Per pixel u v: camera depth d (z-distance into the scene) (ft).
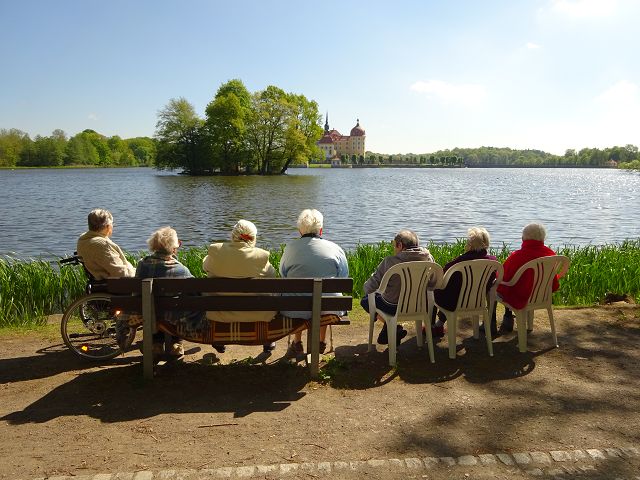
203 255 34.35
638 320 20.57
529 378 14.94
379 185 212.43
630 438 11.30
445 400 13.41
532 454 10.53
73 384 14.33
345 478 9.66
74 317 22.30
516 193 168.55
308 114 282.97
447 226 81.30
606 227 83.15
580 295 29.19
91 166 544.21
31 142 485.56
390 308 16.28
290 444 11.01
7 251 58.34
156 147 282.97
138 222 85.30
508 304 17.48
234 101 256.11
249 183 212.64
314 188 181.57
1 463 10.13
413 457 10.46
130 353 17.17
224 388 14.10
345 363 15.99
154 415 12.41
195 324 14.82
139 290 14.25
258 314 14.90
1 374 15.15
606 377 14.97
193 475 9.66
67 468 9.94
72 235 70.85
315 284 14.30
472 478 9.71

Aim of the task →
Only those lines running from the one containing "447 226 81.30" through the last line of the data above are to be copied, exactly, with both ends included.

Solution to this task →
447 226 81.30
606 227 83.15
580 295 29.19
91 166 544.21
31 142 485.56
390 308 16.28
290 444 11.01
7 251 58.34
156 147 282.97
138 222 85.30
508 304 17.48
234 101 256.11
249 183 212.64
314 188 181.57
1 463 10.13
413 457 10.46
130 353 17.17
224 388 14.10
345 363 15.99
154 415 12.41
195 324 14.82
139 290 14.25
258 314 14.90
1 374 15.15
606 377 14.97
193 475 9.66
67 468 9.94
72 235 70.85
315 284 14.30
472 478 9.71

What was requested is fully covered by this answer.